Antoine Moussa: No Canadian arborist Redefining reforestation on a large scale
Antoine Moussa is a Canadian tree planter and environmentalist known for endurance records in tree planting carried out in different parts of the world. His work falls into a niche corner of large-scale reforestation, where the focus is less on ceremonies and more on how many seedlings can be put in the ground in tightly defined time windows.Before taking an interest in records, he spent years working in commercial farming operations in Canada, navigating long seasonal shifts where thousands of trees were planted by hand in rugged terrain. Over time, this routine became the basis for attempts to push the speed of cultivation to record levels, first in North America and later internationally.
Before Kenya: Antoine Moses’ record of 23,000 trees in northern Alberta
This wasn’t the first time he had attempted something of this magnitude.
Years earlier, in northern Alberta, he had already done a similar type of endurance planting session, setting a record of more than 23,000 trees in one day in 2021.These earlier efforts were shaped by commercial reforestation work in Canada, where planting cycles can become repetitive and physically demanding over entire seasons. By the time he arrives in Kenya, that familiarity has transformed into a kind of style, built on repetition rather than planning, in which movement becomes almost automatic.
Why are mangroves important in protecting fragile coastal beaches?
Mangroves do not grow in clean conditions. They sit on the border where seawater meets land, enduring flooding and exposure in equal measure. In Mombasa, these edges are important for fishing communities and for the stability of the coastline itself, although this is not always visible at first glance.What was planted that day was part of this system, little shoots that were meant to take root in unstable ground and eventually be brought together.

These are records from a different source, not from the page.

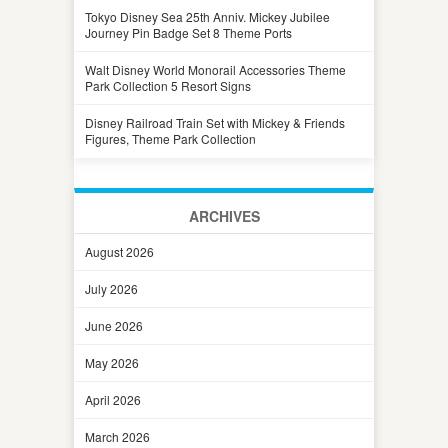
Tokyo Disney Sea 25th Anniv. Mickey Jubilee
Journey Pin Badge Set 8 Theme Ports
Walt Disney World Monorail Accessories Theme
Park Collection 5 Resort Signs
Disney Railroad Train Set with Mickey & Friends
Figures, Theme Park Collection
ARCHIVES
August 2026
July 2026
June 2026
May 2026
April 2026
March 2026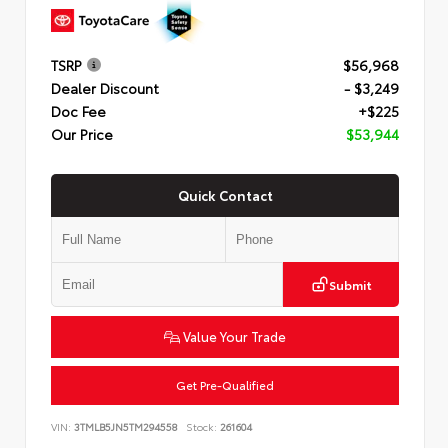
TSRP
$56,968
Dealer Discount
- $3,249
Doc Fee
+$225
Our Price
$53,944
Quick Contact
Submit
Value Your Trade
Get Pre-Qualified
VIN:
3TMLB5JN5TM294558
Stock:
261604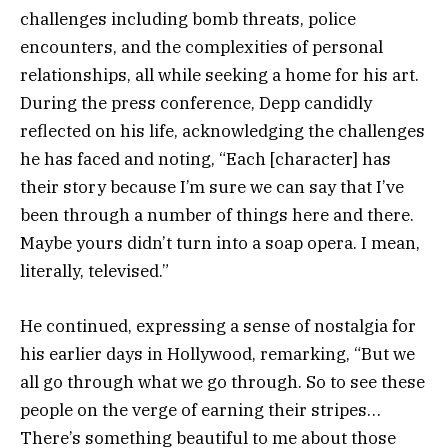
challenges including bomb threats, police
encounters, and the complexities of personal
relationships, all while seeking a home for his art.
During the press conference, Depp candidly
reflected on his life, acknowledging the challenges
he has faced and noting, “Each [character] has
their story because I’m sure we can say that I’ve
been through a number of things here and there.
Maybe yours didn’t turn into a soap opera. I mean,
literally, televised.”
He continued, expressing a sense of nostalgia for
his earlier days in Hollywood, remarking, “But we
all go through what we go through. So to see these
people on the verge of earning their stripes…
There’s something beautiful to me about those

The work was physical, but the result belonged to a slower timeline. Nothing about it changes the coastline instantly.At times during the day, the planting line continued even as the light faded, with headlights and small groups working around the same narrow stretch. The clay did not change its consistency over time.
The long journey behind a million trees planted through the seasons
At this point, Antoine Moussa was already known for his attempts at endurance in agriculture. Canada’s previous record placed him among a small group of people who treat tree planting as less of an environmental gesture and more like constant manual labor pushed to the extreme.He has said in previous talks that he had already planted over a million trees in various projects before attempting to implement the Kenyan effort. This number is difficult to visualize in practical terms, but it reflects years of seasonal work rather than a single campaign.

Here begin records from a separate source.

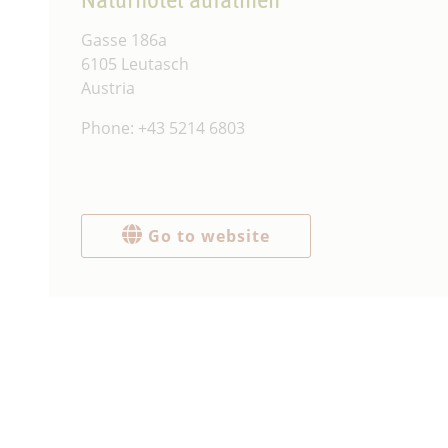
Gasse 186a
6105 Leutasch
Austria
Phone: +43 5214 6803
Go to website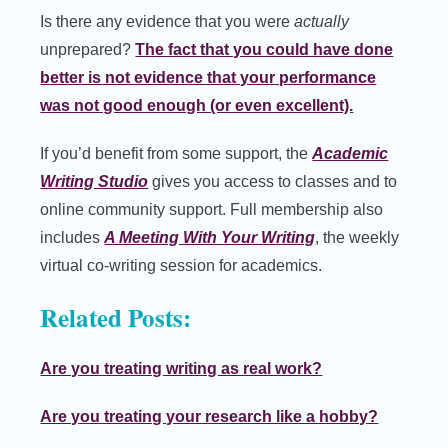
Is there any evidence that you were
actually
unprepared?
The fact that you could have done
better is not evidence that your performance
was not good enough (or even excellent).
If you’d benefit from some support, the
Academic
Writing Studio
gives you access to classes and to
online community support. Full membership also
includes
A Meeting With Your Writing
, the weekly
virtual co-writing session for academics.
Related Posts:
Are you treating writing as real work?
Are you treating your research like a hobby?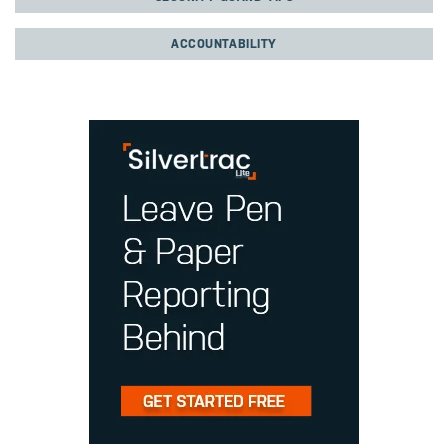
ACCOUNTABILITY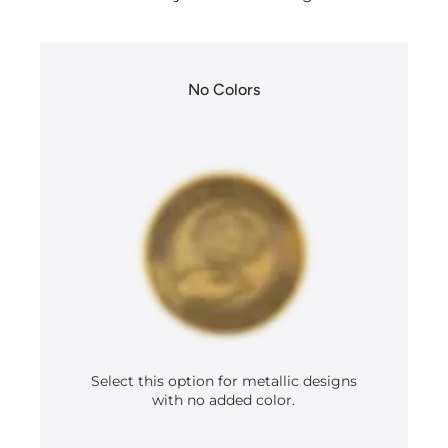
No Colors
Select this option for metallic designs
with no added color.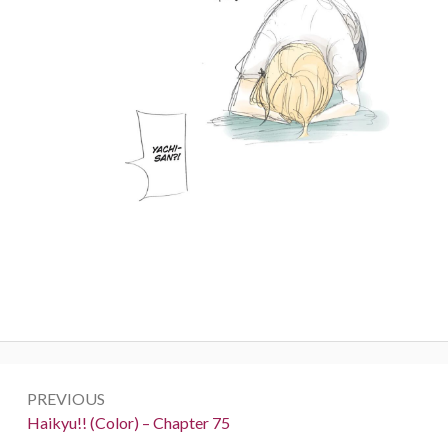
Post
PREVIOUS
navigation
Previous:
Haikyu!! (Color) – Chapter 75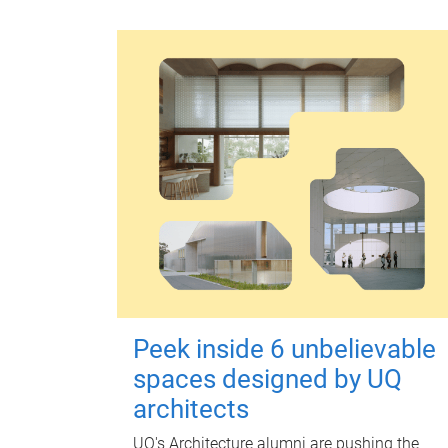
Peek inside 6 unbelievable
spaces designed by UQ
architects
UQ's Architecture alumni are pushing the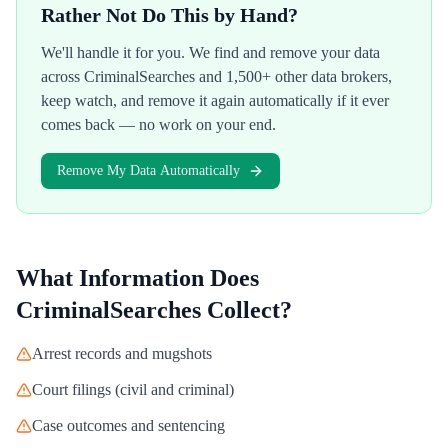
Rather Not Do This by Hand?
We'll handle it for you. We find and remove your data
across
CriminalSearches
and 1,500+ other data brokers,
keep watch, and remove it again automatically if it ever
comes back — no work on your end.
Remove My Data Automatically
What Information Does
CriminalSearches
Collect?
Arrest records and mugshots
Court filings (civil and criminal)
Case outcomes and sentencing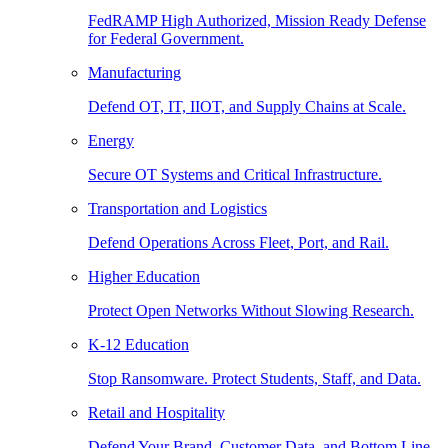
FedRAMP High Authorized, Mission Ready Defense
for Federal Government.
Manufacturing
Defend OT, IT, IIOT, and Supply Chains at Scale.
Energy
Secure OT Systems and Critical Infrastructure.
Transportation and Logistics
Defend Operations Across Fleet, Port, and Rail.
Higher Education
Protect Open Networks Without Slowing Research.
K-12 Education
Stop Ransomware. Protect Students, Staff, and Data.
Retail and Hospitality
Defend Your Brand, Customer Data, and Bottom Line.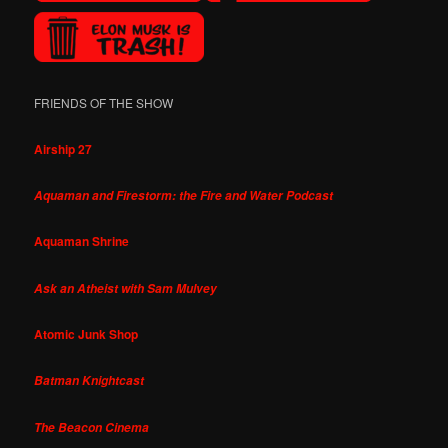
FRIENDS OF THE SHOW
Airship 27
Aquaman and Firestorm: the Fire and Water Podcast
Aquaman Shrine
Ask an Atheist with Sam Mulvey
Atomic Junk Shop
Batman Knightcast
The Beacon Cinema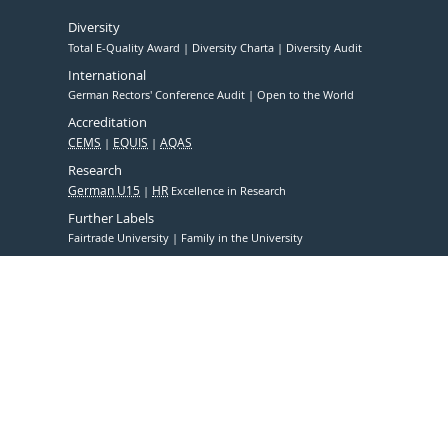
Diversity
Total E-Quality Award
Diversity Charta
Diversity Audit
International
German Rectors' Conference Audit
Open to the World
Accreditation
CEMS
EQUIS
AQAS
Research
German U15
HR
Excellence in Research
Further Labels
Fairtrade University
Family in the University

From action on the beach to millions of online viewers around the world
After the planting session ended, the focus shifted away from the beach. Short clips and photographs began spreading across social media, where his work already had a following in the millions.

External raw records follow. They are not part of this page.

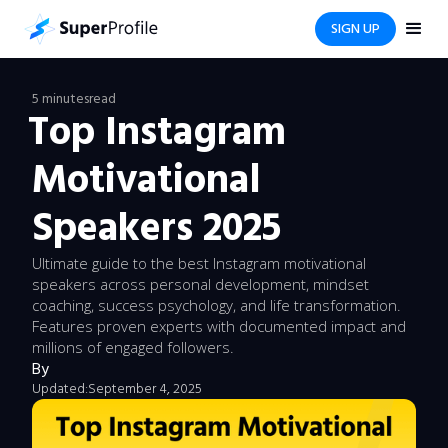
SIGN UP
5 minutes
read
Top Instagram
Motivational
Speakers 2025
Ultimate guide to the best Instagram motivational
speakers across personal development, mindset
coaching, success psychology, and life transformation.
Features proven experts with documented impact and
millions of engaged followers.
By
Updated:
September 4, 2025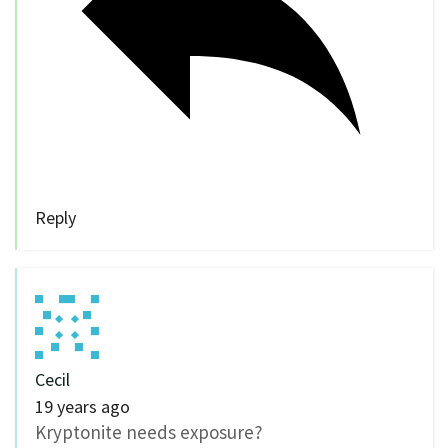
Reply
Cecil
19 years ago
Kryptonite needs exposure?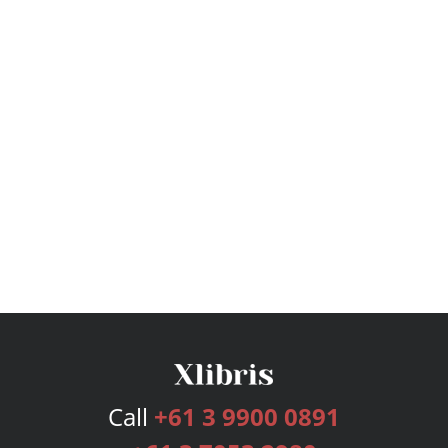
Call
+61 3 9900 0891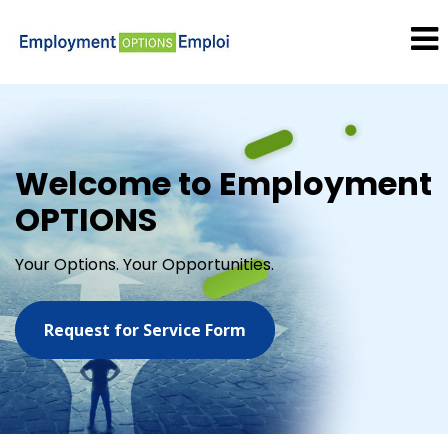
Welcome to Employment
OPTIONS
Your Options. Your Opportunities.
Request for Service Form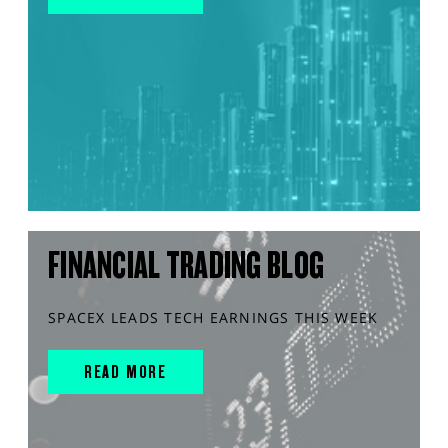
FINANCIAL TRADING BLOG
SPACEX LEADS TECH EARNINGS THIS WEEK
READ MORE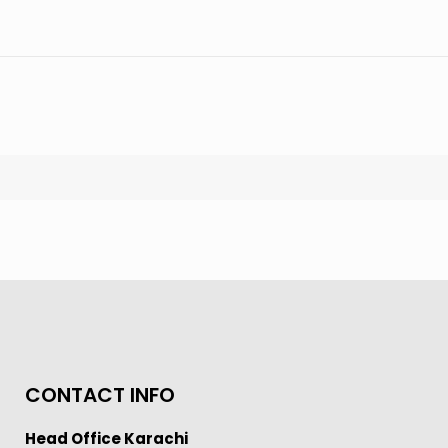
CONTACT INFO
Head Office Karachi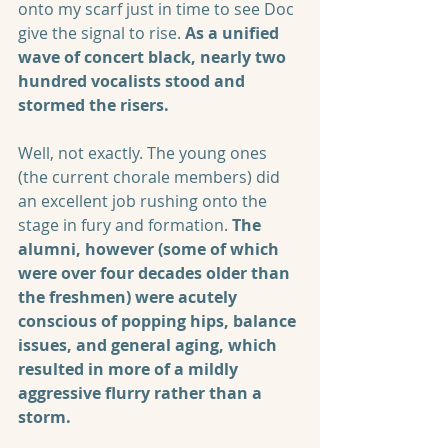
onto my scarf just in time to see Doc 
give the signal to rise. 
As a unified 
wave of concert black, nearly two 
hundred vocalists stood and 
stormed the risers. 
Well, not exactly. The young ones 
(the current chorale members) did 
an excellent job rushing onto the 
stage in fury and formation. 
The 
alumni, however (some of which 
were over four decades older than 
the freshmen) were acutely 
conscious of popping hips, balance 
issues, and general aging, which 
resulted in more of a mildly 
aggressive flurry rather than a 
storm.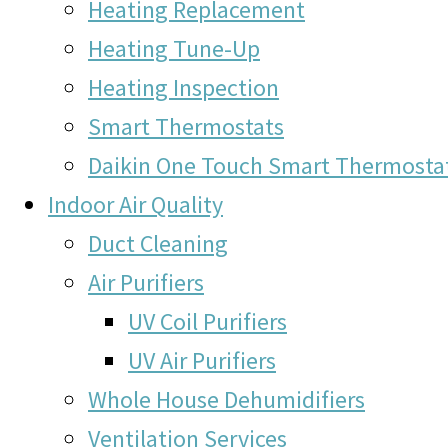
Heating Replacement
Heating Tune-Up
Heating Inspection
Smart Thermostats
Daikin One Touch Smart Thermosta
Indoor Air Quality
Duct Cleaning
Air Purifiers
UV Coil Purifiers
UV Air Purifiers
Whole House Dehumidifiers
Ventilation Services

About 1.6 million people are currently connected to his updates, watching parts of his farming days that would otherwise have gone unnoticed.He also runs a project called Antomos, which falls somewhere between storytelling and coordinating reforestation campaigns. It links ecological farming efforts to digital documentation, often relying on third-party tracking systems like vertree to record and verify what has been grown and where it has been placed.The idea is not framed as activism in the traditional sense. It is more like an attempt to keep records consistent with physical labor, so that what happens in the muddy fields can be traced later without relying on memory alone.